Review; At the Bottom of the River by Jamaica Kincaid

For those of you who's paid a bit attention to this blog, does perhaps know that I have a world literature project going on. A while ago I read the short story collection At the Bottom of the River by Jamaica Kincaid, who happens to come crom Antigua and Barbuda. Today I'll post my review.

Description from Goodreads
Jamaica Kincaid's inspired, lyrical short stories

Reading Jamaica Kincaid is to plunge, gently, into another way of seeing both the physical world and its elusive inhabitants. Her voice is, by turns, naively whimsical and biblical in its assurance, and it speaks of what is partially remembered partly divined. The memories often concern a childhood in the Caribbean—family, manners, and landscape—as distilled and transformed by Kincaid's special style and vision.

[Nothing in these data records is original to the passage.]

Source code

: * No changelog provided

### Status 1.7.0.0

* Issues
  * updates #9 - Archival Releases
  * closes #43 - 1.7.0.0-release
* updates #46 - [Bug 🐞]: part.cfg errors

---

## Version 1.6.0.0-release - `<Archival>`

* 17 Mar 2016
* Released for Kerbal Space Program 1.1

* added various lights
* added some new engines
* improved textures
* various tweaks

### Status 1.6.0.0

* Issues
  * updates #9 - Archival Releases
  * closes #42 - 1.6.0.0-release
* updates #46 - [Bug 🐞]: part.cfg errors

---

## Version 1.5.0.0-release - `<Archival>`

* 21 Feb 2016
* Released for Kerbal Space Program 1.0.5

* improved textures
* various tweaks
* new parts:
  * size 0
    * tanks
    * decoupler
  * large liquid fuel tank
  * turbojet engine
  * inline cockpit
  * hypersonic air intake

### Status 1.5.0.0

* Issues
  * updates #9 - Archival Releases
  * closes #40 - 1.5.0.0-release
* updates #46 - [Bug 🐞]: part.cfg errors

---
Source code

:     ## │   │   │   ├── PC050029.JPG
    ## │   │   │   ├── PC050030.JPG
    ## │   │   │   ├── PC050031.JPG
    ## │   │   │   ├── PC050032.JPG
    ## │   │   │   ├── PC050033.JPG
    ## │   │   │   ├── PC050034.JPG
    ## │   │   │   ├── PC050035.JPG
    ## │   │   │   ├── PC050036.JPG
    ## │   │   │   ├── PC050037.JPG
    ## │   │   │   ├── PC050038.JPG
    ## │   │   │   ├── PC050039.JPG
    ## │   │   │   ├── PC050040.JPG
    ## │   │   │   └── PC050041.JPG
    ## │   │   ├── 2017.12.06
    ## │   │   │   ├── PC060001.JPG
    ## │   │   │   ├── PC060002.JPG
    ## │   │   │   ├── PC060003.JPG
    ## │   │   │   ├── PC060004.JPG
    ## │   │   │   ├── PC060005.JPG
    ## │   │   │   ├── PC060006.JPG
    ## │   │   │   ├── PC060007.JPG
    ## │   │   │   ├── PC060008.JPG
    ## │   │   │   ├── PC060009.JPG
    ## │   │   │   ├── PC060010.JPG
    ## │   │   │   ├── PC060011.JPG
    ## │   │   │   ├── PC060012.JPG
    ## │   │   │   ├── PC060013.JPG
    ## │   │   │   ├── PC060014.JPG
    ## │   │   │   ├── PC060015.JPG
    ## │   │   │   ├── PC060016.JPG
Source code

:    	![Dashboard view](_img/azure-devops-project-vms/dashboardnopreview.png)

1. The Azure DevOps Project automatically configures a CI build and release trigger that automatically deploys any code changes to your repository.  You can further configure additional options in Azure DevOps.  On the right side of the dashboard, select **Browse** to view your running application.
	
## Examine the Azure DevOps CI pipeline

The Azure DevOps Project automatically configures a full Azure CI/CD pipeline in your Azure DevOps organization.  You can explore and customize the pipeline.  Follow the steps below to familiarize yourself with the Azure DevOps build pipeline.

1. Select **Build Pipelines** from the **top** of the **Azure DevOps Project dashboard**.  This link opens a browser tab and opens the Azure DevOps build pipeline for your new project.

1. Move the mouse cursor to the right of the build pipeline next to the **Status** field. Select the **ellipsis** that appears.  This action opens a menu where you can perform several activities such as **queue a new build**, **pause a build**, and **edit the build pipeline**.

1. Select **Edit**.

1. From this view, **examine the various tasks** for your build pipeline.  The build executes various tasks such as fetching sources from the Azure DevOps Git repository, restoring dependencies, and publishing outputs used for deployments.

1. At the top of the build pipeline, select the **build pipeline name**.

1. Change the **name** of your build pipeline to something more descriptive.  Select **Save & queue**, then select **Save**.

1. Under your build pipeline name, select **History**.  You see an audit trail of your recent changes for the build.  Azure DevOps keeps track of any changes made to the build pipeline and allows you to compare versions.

Kincaid leads her readers to consider, as if for the first time, the powerful ties between mother and child; the beauty and destructiveness of nature; the gulf between the masculine and the feminine; the significance of familiar things—a house, a cup, a pen. Transfiguring our human form and our surroundings—shedding skin, darkening an afternoon, painting a perfect place—these stories tell us something we didn't know, in a way we hadn't expected.

My Thoughts on the Book
The length varied on these short stories and there were several of them that I really liked. Something else that I really liked was the lyrical language of the author. It's not often that I actually enjoy reading short story collections, or short stories in general, but this is a collection that I can easily recommend.